## TASK DESCRIPTION
Output the lines from the one holding "VTuberの音楽フェス「Rock on V」を運営するアイブ" through the one holding "Rock on V Radio", both included, reproducing each without any change.

## DATA FOR ANALYSIS

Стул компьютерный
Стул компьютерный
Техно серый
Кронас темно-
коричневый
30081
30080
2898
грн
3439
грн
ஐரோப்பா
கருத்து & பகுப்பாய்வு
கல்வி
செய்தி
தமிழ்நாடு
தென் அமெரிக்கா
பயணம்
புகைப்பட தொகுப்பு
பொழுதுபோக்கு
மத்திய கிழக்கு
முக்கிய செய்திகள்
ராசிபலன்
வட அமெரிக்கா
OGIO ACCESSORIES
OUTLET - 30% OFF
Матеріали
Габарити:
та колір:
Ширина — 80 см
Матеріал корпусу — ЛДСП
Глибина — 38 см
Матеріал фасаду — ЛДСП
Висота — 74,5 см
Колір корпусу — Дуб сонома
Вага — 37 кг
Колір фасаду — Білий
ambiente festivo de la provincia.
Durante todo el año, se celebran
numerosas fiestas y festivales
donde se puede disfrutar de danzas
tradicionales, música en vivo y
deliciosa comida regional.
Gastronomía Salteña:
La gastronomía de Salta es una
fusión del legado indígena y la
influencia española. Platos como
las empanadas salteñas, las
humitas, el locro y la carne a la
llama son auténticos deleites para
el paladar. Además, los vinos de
--
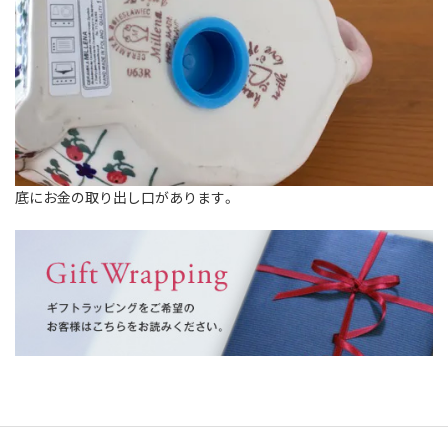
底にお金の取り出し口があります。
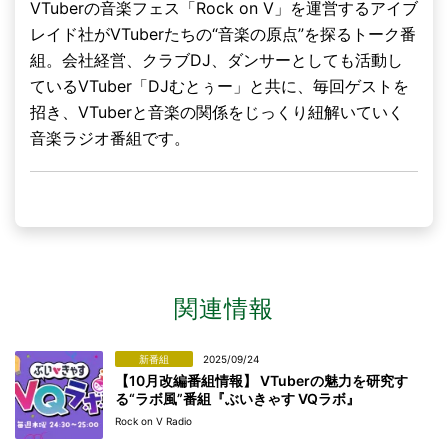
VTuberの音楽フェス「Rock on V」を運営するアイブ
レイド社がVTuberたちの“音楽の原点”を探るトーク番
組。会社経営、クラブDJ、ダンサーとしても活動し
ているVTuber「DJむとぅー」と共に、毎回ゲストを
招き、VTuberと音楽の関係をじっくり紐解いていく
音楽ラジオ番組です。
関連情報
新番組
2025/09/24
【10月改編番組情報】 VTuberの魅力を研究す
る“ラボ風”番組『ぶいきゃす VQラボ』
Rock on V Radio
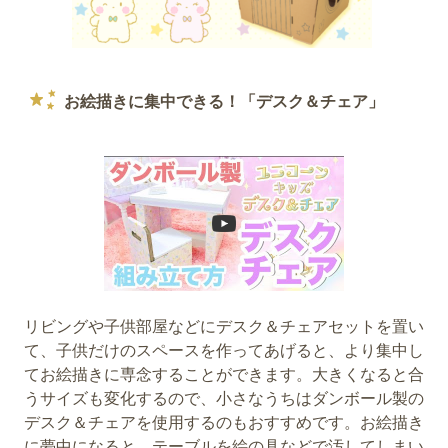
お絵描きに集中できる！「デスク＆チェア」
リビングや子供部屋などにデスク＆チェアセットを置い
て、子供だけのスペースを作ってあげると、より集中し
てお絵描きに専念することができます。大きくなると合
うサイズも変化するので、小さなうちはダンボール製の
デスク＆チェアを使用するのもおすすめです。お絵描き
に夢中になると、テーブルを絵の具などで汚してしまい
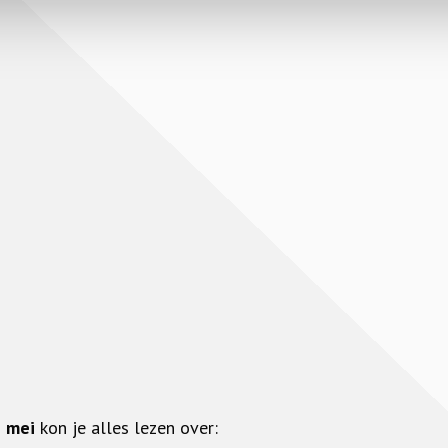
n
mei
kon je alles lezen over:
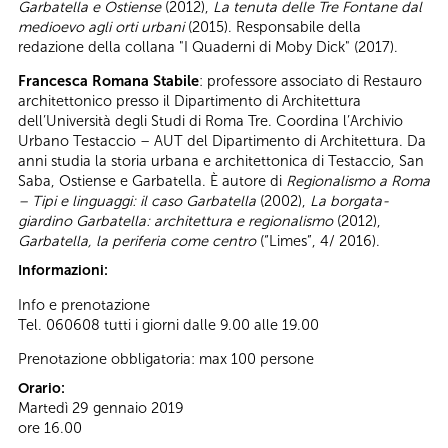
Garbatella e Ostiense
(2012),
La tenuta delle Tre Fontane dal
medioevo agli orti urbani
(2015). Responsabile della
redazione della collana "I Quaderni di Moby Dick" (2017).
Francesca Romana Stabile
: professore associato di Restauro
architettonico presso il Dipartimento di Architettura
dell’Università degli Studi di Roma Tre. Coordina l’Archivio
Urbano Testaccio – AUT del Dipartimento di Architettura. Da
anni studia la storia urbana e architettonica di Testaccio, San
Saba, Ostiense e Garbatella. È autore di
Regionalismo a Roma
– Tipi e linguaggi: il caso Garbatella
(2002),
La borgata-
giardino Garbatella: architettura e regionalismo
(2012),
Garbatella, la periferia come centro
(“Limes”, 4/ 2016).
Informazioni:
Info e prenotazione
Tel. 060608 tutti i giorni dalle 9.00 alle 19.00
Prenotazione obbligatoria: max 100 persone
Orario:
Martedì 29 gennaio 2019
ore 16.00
...
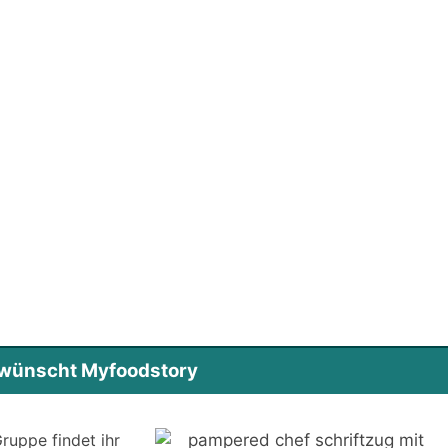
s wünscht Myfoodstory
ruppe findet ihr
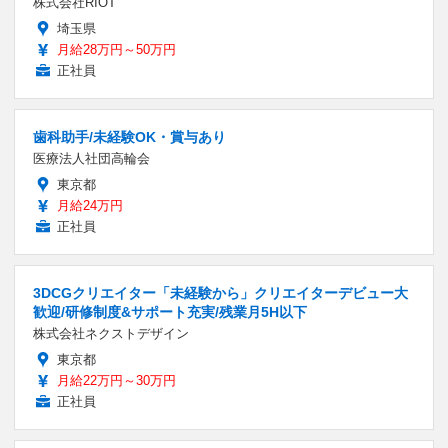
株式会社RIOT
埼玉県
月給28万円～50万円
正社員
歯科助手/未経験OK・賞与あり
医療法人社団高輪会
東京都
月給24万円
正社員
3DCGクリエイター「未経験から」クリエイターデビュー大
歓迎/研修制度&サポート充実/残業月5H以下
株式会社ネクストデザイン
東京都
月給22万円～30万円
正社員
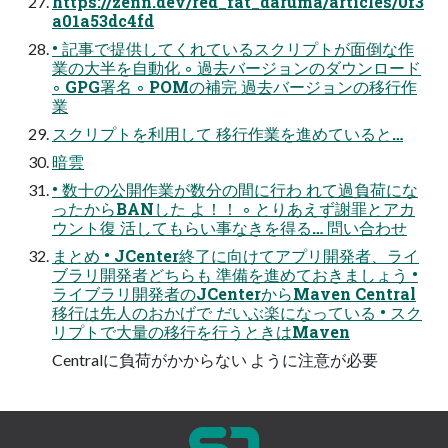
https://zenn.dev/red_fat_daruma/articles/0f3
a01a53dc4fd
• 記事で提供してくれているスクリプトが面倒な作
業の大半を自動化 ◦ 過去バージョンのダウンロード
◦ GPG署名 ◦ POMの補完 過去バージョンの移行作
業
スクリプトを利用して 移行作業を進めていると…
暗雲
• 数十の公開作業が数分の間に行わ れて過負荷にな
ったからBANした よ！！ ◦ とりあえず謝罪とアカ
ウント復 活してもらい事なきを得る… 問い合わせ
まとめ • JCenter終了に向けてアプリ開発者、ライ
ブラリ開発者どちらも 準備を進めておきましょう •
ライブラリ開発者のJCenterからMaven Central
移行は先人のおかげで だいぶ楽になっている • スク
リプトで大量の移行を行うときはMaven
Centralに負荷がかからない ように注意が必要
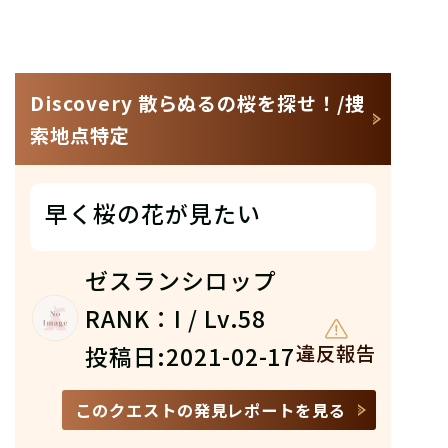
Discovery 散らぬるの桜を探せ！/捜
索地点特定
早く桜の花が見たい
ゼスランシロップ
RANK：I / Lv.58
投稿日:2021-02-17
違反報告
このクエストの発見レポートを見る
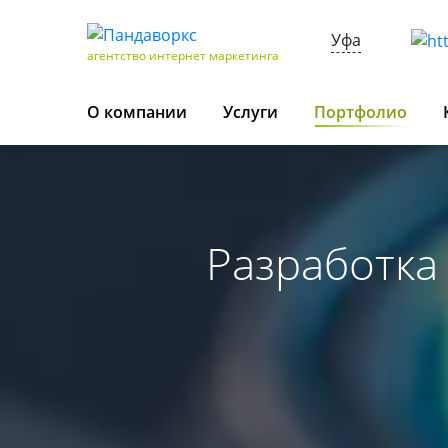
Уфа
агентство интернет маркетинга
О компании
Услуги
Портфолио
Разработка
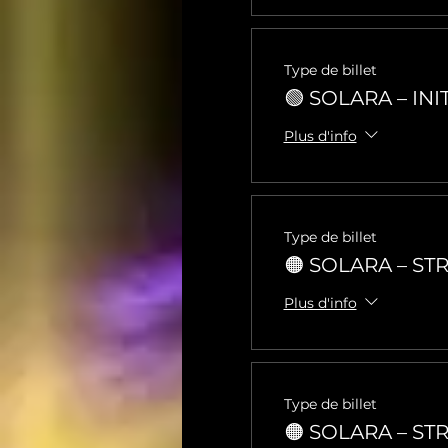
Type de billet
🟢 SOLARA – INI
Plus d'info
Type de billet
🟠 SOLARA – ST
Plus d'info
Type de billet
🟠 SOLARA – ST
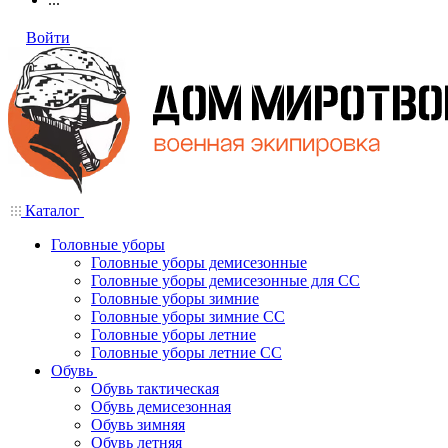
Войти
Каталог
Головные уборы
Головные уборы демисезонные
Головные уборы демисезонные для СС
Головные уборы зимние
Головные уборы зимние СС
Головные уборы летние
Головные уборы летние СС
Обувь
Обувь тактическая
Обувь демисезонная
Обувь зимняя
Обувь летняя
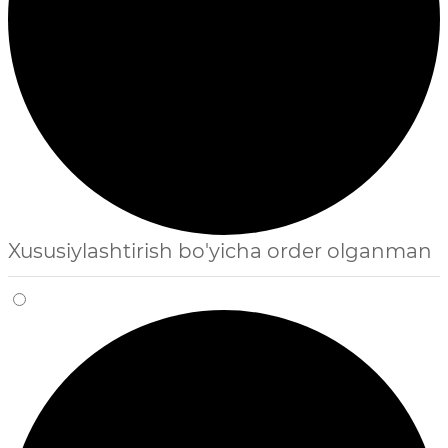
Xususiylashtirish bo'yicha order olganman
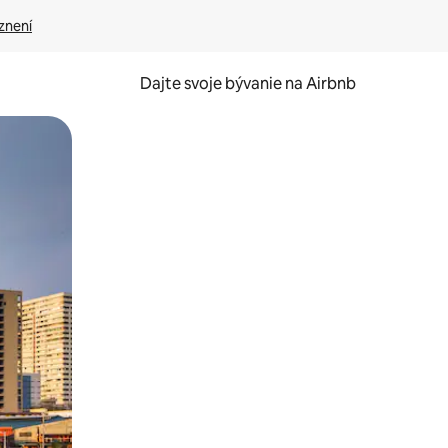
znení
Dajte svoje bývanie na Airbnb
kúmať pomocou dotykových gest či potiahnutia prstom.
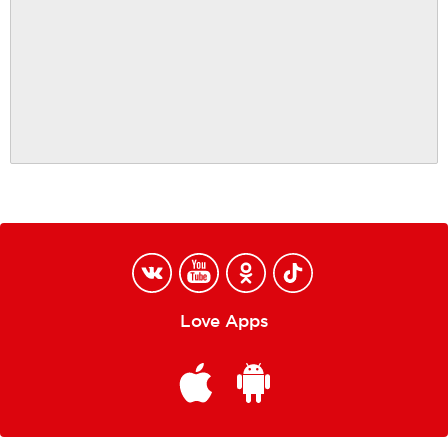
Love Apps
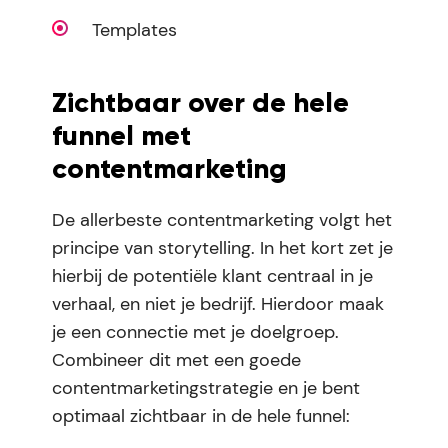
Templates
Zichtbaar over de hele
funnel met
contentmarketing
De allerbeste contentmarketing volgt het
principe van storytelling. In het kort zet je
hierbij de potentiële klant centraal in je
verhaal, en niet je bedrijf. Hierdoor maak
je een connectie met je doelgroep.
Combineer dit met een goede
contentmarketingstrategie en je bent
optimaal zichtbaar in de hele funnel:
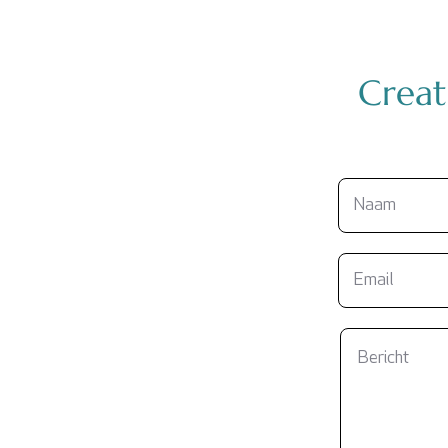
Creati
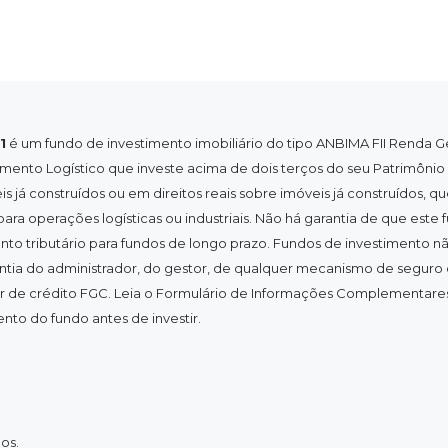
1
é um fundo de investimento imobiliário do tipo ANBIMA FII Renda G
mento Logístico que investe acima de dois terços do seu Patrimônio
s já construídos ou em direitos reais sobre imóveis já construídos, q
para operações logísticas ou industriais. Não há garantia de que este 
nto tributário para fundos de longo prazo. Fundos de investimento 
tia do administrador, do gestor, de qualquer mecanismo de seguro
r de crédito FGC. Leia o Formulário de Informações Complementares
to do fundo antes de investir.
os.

## OUTPUT FOR THIS EXERCISE
VTuberの音楽フェス「Rock on V」を運営するアイブ
レイド社がVTuberたちの“音楽の原点”を探るトーク番
組。会社経営、クラブDJ、ダンサーとしても活動し
ているVTuber「DJむとぅー」と共に、毎回ゲストを
招き、VTuberと音楽の関係をじっくり紐解いていく
音楽ラジオ番組です。
関連情報
新番組
2025/09/24
【10月改編番組情報】 VTuberの魅力を研究す
る“ラボ風”番組『ぶいきゃす VQラボ』
Rock on V Radio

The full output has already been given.